The largest work of art in the Los Angeles area by a woman might just be a museum.
The Norton Simon Museum in Pasadena is covered almost entirely in 115,000 handcrafted architectural tiles created by ceramicist Edith Heath in 1969. Those tiles, affixed to the facade of a curvilinear building designed by architects Thornton Ladd and John Kelsey, have recently been cleaned and refurbished as part of a $15-million renovation designed to reintroduce the underappreciated museum to the public by making its exterior match the quality and beauty of the rare art inside.
The Heath tile is one of Norton Simon's "superpowers," said project architect Liz MacLean, a principal at the firm Architectural Resources Group, which specializes in historic preservation. "I think people drive by this museum all the time and have no idea that it's clad with Edith Heath tile."
It's not just the tile made by a groundbreaking ceramicist and innovator of mid-century modern tableware that people often drive by without recognizing — it's the museum itself, said Norton Simon vice president of external affairs Leslie Denk.

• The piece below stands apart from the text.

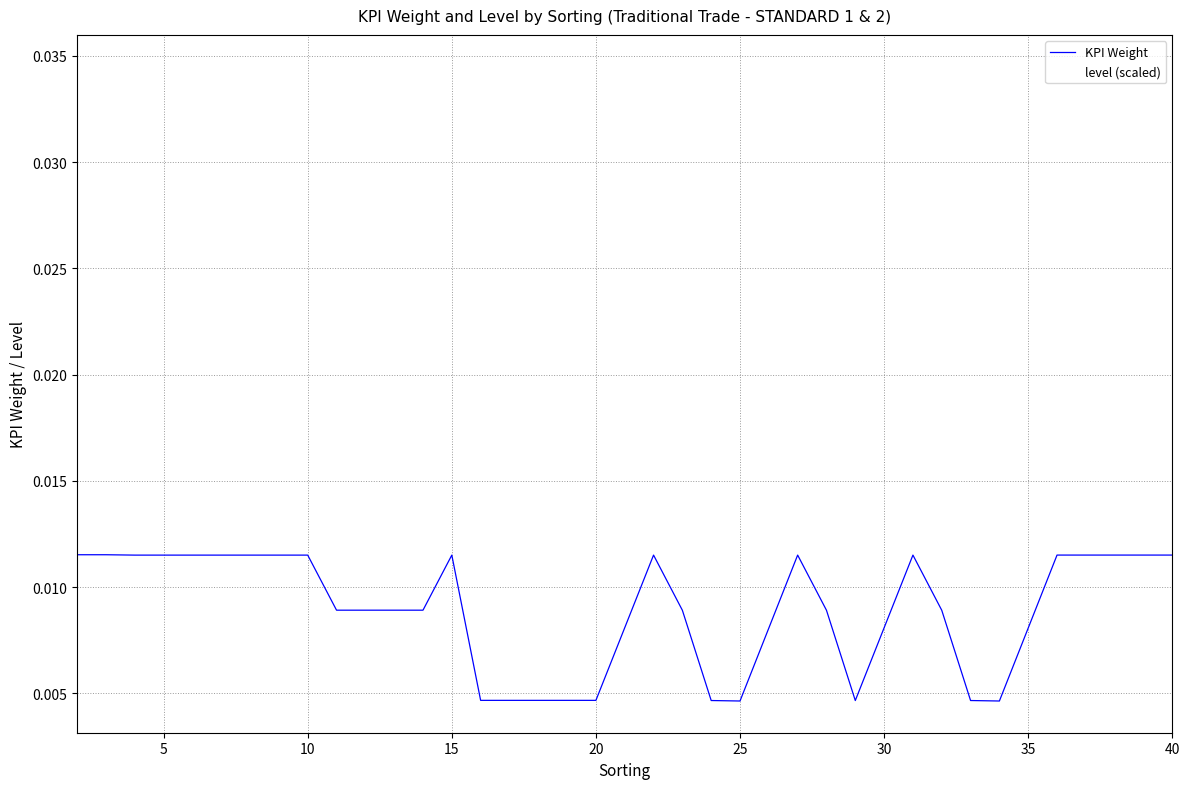

How many lines are shown in the chart?

2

The 85,000-square-foot museum housing a private collection of 12,000 objects including work by Rembrandt, Degas, Picasso, Fragonard, Goya and Vuillard — and its 79,000-square-foot sculpture garden, dotted with work by Jacques Lipchitz, Henry Moore and Robert Morris, are situated on a steeply graded wedge of land girded by bustling Colorado Boulevard, and the traffic-snarled 134 Freeway, near where it meets the 210.